In our study, the average times of first defecation, reported by participants, in the TENS and nTENS were significantly shorter than in the control group: 40.6, 41.1 and 49.2 hours, respectively. In the study of Zhou et al.7, in the group that received electrostimulation, the average times to first defecation were much shorter, 28.9 versus 42.5 hours in the control group. These differences may be due to such factors as electrode placement and current frequency. Zhou et al.7 used TENS at a low, modulated frequency of 2–10 Hz and electrodes were placed at acupuncture points on the lower extremities. In contrast, in the present study high frequency was selected for relieving acute pain. Since these results, it is worth considering a combination of high-frequency TENS in the first hours after cesarean birth, with low-frequency TENS for subsequent stimulation or electroacupuncture stimulation.

Regarding no significant difference between the TENS and nTENS in the present study, the effect of electrostimulation should be considered. It can be suggested that the most important factor in terms of the reduction in the time to first defecation was the instruction and exercise program introduced. This effect was observed following TENS stimulation and an exercise program including pelvic exercises – repetitive backward flexion, which, due to the resulting gentle activation of the transversus abdominis muscle, indirectly stimulates intestinal peristalsis12. The role of connective tissue manipulation also deserves attention. Performed in the lumbosacral region, sacral region and sacroiliac joints were included in the physiotherapy program due to their role in relieving pain and visceral dysfunction by stimulating segmental and suprasegmental reflexes. This has been shown to be effective in patients with chronic obstructions, in terms of not only defecation frequency but also time of defecation36.

Strengths and limitations

The strength of the study is that it was, to our knowledge, the first in Poland to include such a set of physiotherapeutic methods, including TENS in the early postpartum period after cesarean birth. There is a lack of research on nonpharmacological methods of pain relief and on the effect of physiotherapy on the functioning of women in the first days after cesarean birth, and our study was an attempt to fill this gap.

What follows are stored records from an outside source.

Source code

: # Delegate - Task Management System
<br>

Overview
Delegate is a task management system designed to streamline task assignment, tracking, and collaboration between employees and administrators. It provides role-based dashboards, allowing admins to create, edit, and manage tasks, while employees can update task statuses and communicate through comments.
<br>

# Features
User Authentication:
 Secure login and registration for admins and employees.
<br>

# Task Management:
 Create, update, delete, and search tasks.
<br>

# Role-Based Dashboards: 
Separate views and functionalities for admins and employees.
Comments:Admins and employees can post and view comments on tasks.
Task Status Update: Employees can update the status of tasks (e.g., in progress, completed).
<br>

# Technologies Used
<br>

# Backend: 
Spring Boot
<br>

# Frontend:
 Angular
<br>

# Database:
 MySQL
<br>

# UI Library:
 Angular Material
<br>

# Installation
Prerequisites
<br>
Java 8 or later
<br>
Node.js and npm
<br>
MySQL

However, this study has some limitations to the generalizability of findings, including that it was conducted in a single center, the control group was quite small due to multiple losses to follow-up and data about intestine peristalsis were self-reported by the participant, which creates a risk of some inaccuracy. Moreover, in the present study, TENS and physiotherapy were applied only once. In subsequent studies, it would be advisable to evaluate the effect of multiple applications of this treatment. Further research is also needed on the effectiveness of the individual components of perinatal physiotherapy to develop a comprehensive management program to improve the quality of post-cesarean birth patient care.

CONCLUSIONS

The proposed physiotherapy program, combined with instruction, proved effective in relieving resting pain and pain during verticalization in post-cesarean birth women. The exercises performed by the patients also accelerated the time to first defecation. TENS proved to be a useful measure, especially for alleviating pain during the first stage of verticalization. The use of the physiotherapy methods in question should be considered part of the standard patient management program in maternity wards. Further research is needed to develop comprehensive guidelines to improve the quality of post-cesarean birth patient care.